====== 原文抜粋 ======

保守論客の独り言

社会の様々な問題に保守の視点で斬り込みます

LGBT問題は政治問題か文学問題か(3) ~政治と文学~

評論家・福田恆存(ふくだ・つねあり)氏は、かつて

《政治と文學とは本來相反する方向にむかふべきものであり、たがひにその混同を排しなければならない》(『一匹と九十九匹と』:『福田恆存全集 第1巻』(文藝春秋)、p. 643

と言った。中島岳志教授は次のように解説する。

《政治は多様な人間が共存していくための利害調整であり、より多くの人が幸福を追求できる環境を整えようとする。しかし、いくら良い政治が行われていても、それでは救われない「失(う)せたる一匹」が存在する。健康の心配もなく、経済的余裕も手に入れたが、それでも生の苦悩から解放されないという人は存在する。いくら環境や条件が整っていても、存在自体の悲しみからは自由になれない。

 そんな根源的な苦悩に苛(さいな)まれた「一匹」に対して、政治は無力である。いや無力でなければならない。政治が「一匹」の苦悩を救済しようとすると、人間の心の領域を支配することになる。それは全体主義を生みだしてしまう。政治は自らの限界に自覚的でなければならない。絶望の淵をさまよう「一匹」を救うことができるのは文学である。「文学者たるものはおのれ自身のうちにこの一匹の失意と疑惑と苦痛と迷ひとを体感してゐなければならない」》(「LGBT問題は文学か政治か 法制度で困難は解消」:10月24日付東京新聞「論壇時評」)

 『一匹と九十九匹と』は難解である。福田氏の言わんとするところを読み取るのは正直私の手に余る。その私が言うのも烏滸(おこ)がましいが、中島教授の解釈には違和感がある。福田氏は、<利害調整>などという打算的な話をしているわけでもないし、<幸福を追求>などと上っ面なことを言っているのでもない。<全体主義>という政治学用語も場違いだと思われる。

======

* **目標 1**
レコードの先頭行から「v(-5.86, 6.16) *」を含む行までの範囲(両端を含む)を、「130 * mm」を「150 * mm」に変更し、他は一切変えずに再掲せよ。

====== 抽出レコード ======

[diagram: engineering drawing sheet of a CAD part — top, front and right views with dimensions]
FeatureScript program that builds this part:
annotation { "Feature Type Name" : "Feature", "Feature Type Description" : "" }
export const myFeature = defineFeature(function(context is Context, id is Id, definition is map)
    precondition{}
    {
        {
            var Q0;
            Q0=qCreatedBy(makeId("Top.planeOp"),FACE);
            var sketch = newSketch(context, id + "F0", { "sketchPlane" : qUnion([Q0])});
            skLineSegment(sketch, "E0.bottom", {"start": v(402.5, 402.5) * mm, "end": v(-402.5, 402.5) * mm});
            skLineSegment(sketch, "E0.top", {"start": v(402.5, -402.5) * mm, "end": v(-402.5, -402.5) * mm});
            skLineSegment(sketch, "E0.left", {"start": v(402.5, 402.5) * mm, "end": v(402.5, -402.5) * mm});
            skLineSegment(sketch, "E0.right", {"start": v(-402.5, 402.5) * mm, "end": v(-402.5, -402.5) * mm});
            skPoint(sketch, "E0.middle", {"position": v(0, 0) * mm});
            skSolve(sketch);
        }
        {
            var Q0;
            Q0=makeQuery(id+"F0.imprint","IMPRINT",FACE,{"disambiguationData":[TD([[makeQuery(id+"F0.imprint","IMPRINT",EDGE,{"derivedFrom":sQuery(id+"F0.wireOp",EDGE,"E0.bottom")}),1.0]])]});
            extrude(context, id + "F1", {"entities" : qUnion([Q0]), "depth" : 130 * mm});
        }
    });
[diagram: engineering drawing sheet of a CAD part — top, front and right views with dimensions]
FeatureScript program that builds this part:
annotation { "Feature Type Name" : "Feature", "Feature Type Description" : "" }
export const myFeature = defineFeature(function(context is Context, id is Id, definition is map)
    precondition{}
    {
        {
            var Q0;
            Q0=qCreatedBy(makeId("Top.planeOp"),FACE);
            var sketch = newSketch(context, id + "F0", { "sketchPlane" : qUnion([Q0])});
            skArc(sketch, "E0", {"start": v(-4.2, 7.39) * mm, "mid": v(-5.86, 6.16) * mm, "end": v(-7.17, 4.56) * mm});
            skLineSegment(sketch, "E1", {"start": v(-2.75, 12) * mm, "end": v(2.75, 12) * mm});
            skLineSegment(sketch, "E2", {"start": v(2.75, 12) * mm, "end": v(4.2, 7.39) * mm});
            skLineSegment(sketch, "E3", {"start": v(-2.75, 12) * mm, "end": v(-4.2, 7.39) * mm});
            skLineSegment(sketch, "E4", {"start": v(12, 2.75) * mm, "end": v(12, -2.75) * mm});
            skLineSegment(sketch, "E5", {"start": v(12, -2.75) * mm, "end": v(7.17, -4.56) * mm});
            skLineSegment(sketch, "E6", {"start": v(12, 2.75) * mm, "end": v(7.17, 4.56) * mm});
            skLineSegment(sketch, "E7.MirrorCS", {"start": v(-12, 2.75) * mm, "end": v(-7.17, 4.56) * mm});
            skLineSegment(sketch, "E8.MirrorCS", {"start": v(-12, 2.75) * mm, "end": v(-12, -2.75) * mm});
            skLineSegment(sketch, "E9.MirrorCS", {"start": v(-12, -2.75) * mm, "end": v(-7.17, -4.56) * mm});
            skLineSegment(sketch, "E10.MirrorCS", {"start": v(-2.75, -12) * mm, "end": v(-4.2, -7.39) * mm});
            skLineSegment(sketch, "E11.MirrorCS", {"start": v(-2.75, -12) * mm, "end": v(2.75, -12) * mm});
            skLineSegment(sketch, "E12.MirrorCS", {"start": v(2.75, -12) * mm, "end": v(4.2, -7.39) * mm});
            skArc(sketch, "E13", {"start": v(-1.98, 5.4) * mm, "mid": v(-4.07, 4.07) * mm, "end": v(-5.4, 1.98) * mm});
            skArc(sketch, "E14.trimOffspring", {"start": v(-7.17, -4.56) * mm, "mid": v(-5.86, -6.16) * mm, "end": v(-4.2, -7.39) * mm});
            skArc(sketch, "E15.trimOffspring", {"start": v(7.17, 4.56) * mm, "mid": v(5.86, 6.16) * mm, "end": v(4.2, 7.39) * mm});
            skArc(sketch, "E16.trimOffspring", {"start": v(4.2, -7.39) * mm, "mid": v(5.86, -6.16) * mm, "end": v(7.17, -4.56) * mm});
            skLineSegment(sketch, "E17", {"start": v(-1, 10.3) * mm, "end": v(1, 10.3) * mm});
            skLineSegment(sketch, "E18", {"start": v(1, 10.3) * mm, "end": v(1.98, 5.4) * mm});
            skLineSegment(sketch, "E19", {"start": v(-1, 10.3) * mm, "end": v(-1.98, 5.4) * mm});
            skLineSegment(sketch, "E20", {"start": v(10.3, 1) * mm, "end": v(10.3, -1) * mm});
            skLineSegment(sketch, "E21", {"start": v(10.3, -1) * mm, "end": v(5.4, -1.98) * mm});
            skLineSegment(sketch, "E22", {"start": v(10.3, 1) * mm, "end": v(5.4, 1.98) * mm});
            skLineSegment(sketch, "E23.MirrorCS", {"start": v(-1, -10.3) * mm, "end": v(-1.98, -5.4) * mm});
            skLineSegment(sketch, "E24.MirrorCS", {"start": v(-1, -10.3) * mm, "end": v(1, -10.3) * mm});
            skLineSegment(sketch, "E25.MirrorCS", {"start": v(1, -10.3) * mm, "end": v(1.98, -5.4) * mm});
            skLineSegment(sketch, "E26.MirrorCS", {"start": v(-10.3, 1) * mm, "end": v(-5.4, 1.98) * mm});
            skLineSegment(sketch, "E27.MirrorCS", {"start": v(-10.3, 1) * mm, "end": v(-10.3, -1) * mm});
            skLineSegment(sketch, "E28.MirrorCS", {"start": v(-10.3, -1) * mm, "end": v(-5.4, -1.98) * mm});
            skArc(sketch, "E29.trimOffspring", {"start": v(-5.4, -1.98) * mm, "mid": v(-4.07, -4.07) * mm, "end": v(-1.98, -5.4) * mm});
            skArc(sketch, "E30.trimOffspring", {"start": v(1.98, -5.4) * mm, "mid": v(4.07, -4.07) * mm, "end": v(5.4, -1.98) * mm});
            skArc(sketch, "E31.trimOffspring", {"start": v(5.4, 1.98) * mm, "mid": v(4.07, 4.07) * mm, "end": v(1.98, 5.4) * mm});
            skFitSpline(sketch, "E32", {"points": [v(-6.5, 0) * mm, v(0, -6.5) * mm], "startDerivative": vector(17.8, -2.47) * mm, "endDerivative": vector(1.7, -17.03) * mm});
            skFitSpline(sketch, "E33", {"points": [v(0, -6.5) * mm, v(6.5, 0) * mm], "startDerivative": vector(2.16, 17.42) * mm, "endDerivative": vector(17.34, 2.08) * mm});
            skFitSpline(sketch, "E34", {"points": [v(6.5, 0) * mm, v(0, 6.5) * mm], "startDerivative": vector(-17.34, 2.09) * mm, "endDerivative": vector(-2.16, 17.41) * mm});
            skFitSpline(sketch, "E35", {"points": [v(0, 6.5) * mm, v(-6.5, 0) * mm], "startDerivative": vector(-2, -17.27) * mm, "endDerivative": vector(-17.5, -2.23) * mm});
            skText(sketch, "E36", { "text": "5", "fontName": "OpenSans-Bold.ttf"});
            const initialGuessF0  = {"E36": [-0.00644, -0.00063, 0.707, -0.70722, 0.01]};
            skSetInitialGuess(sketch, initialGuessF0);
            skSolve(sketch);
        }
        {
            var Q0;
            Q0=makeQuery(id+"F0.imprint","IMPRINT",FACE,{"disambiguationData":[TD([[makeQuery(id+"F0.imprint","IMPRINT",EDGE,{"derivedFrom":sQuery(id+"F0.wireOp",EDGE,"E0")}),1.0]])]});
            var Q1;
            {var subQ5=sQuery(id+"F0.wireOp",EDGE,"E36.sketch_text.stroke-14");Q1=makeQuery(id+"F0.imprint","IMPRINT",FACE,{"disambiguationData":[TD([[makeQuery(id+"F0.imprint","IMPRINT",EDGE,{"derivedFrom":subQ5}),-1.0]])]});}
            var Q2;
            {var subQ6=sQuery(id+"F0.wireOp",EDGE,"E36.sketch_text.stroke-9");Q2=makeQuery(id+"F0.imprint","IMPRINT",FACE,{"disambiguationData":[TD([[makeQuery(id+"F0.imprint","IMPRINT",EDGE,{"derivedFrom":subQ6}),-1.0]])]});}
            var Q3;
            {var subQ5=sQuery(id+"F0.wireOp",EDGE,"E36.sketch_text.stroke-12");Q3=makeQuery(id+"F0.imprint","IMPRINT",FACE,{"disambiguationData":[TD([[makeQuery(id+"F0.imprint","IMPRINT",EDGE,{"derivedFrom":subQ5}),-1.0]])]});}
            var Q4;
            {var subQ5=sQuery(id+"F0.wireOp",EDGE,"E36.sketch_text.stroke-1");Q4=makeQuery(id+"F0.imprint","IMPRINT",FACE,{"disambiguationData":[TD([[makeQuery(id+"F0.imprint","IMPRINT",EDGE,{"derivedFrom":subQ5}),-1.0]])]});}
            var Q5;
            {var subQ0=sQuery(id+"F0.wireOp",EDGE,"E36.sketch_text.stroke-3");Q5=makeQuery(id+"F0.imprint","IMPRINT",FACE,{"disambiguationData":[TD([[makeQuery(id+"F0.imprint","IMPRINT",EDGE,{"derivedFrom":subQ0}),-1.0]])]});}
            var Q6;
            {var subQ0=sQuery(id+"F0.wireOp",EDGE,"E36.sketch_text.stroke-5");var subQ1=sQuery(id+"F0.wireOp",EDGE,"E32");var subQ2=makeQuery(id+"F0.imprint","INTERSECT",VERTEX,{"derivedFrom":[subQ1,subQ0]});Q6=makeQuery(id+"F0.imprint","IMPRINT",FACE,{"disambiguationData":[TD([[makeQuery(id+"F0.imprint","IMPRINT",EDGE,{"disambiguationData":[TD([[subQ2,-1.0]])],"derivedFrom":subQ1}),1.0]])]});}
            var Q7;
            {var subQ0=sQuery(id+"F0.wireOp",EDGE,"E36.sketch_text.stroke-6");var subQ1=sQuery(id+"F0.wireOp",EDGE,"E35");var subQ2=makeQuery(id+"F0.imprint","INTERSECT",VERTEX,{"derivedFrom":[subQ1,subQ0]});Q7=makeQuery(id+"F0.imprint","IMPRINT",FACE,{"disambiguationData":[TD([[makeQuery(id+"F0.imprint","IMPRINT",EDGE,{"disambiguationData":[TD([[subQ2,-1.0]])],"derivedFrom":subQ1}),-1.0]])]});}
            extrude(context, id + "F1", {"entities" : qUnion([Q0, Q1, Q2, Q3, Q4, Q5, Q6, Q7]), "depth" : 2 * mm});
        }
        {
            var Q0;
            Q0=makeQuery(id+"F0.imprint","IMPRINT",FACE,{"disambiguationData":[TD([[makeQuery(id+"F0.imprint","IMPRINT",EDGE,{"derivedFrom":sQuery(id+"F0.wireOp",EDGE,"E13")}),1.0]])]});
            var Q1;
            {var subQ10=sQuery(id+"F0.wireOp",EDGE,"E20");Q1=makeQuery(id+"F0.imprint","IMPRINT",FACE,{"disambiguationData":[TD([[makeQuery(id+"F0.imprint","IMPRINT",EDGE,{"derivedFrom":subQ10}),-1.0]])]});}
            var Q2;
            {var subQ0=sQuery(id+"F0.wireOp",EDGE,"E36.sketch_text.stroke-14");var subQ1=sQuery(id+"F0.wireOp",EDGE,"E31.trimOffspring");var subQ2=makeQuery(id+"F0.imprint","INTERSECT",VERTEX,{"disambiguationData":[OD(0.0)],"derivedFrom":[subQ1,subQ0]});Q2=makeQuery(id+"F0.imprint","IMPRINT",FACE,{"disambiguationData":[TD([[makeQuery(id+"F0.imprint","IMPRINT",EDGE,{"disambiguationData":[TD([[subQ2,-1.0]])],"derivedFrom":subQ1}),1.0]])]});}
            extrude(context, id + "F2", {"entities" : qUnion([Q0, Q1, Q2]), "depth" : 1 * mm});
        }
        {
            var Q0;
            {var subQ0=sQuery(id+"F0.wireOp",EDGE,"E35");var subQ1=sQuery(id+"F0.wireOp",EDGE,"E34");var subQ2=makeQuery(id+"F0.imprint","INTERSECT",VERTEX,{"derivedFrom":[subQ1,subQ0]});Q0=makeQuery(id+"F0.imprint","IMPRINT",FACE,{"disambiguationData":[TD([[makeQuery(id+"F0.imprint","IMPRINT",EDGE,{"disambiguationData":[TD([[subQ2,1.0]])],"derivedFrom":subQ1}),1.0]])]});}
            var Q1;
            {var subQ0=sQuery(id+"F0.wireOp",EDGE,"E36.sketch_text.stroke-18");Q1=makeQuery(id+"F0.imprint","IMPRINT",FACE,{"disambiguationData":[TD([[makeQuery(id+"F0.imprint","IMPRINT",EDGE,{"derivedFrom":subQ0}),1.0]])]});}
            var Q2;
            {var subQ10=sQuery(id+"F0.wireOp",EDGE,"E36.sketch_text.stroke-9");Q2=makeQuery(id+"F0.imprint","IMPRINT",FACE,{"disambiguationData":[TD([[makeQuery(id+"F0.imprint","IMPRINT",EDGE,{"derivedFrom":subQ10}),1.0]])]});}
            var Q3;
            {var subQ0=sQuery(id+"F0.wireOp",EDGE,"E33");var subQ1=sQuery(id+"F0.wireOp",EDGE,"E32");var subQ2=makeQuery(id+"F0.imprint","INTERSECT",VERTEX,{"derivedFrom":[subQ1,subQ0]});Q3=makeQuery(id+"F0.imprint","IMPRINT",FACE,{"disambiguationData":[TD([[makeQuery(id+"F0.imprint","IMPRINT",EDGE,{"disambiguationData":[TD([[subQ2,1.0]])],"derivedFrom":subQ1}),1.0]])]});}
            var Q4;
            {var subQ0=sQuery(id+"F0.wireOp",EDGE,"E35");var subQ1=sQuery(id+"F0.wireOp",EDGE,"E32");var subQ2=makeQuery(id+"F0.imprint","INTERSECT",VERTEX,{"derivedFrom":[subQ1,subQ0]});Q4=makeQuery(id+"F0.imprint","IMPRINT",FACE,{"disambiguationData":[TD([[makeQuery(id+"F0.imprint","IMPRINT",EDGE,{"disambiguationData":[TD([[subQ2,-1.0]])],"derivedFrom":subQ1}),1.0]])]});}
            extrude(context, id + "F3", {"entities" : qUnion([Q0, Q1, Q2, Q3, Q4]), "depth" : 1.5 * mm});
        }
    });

======

* **目標 2**
原文抜粋のうち、「と言った。中島岳志教授は次のように解説する。」を含む語句で始まり「悲しみからは自由になれない。」で終わる部分を、一字一句変えずに出力せよ。

* **解答 1**
[diagram: engineering drawing sheet of a CAD part — top, front and right views with dimensions]
FeatureScript program that builds this part:
annotation { "Feature Type Name" : "Feature", "Feature Type Description" : "" }
export const myFeature = defineFeature(function(context is Context, id is Id, definition is map)
    precondition{}
    {
        {
            var Q0;
            Q0=qCreatedBy(makeId("Top.planeOp"),FACE);
            var sketch = newSketch(context, id + "F0", { "sketchPlane" : qUnion([Q0])});
            skLineSegment(sketch, "E0.bottom", {"start": v(402.5, 402.5) * mm, "end": v(-402.5, 402.5) * mm});
            skLineSegment(sketch, "E0.top", {"start": v(402.5, -402.5) * mm, "end": v(-402.5, -402.5) * mm});
            skLineSegment(sketch, "E0.left", {"start": v(402.5, 402.5) * mm, "end": v(402.5, -402.5) * mm});
            skLineSegment(sketch, "E0.right", {"start": v(-402.5, 402.5) * mm, "end": v(-402.5, -402.5) * mm});
            skPoint(sketch, "E0.middle", {"position": v(0, 0) * mm});
            skSolve(sketch);
        }
        {
            var Q0;
            Q0=makeQuery(id+"F0.imprint","IMPRINT",FACE,{"disambiguationData":[TD([[makeQuery(id+"F0.imprint","IMPRINT",EDGE,{"derivedFrom":sQuery(id+"F0.wireOp",EDGE,"E0.bottom")}),1.0]])]});
            extrude(context, id + "F1", {"entities" : qUnion([Q0]), "depth" : 150 * mm});
        }
    });
[diagram: engineering drawing sheet of a CAD part — top, front and right views with dimensions]
FeatureScript program that builds this part:
annotation { "Feature Type Name" : "Feature", "Feature Type Description" : "" }
export const myFeature = defineFeature(function(context is Context, id is Id, definition is map)
    precondition{}
    {
        {
            var Q0;
            Q0=qCreatedBy(makeId("Top.planeOp"),FACE);
            var sketch = newSketch(context, id + "F0", { "sketchPlane" : qUnion([Q0])});
            skArc(sketch, "E0", {"start": v(-4.2, 7.39) * mm, "mid": v(-5.86, 6.16) * mm, "end": v(-7.17, 4.56) * mm});

* **解答 2**
と言った。中島岳志教授は次のように解説する。

《政治は多様な人間が共存していくための利害調整であり、より多くの人が幸福を追求できる環境を整えようとする。しかし、いくら良い政治が行われていても、それでは救われない「失(う)せたる一匹」が存在する。健康の心配もなく、経済的余裕も手に入れたが、それでも生の苦悩から解放されないという人は存在する。いくら環境や条件が整っていても、存在自体の悲しみからは自由になれない。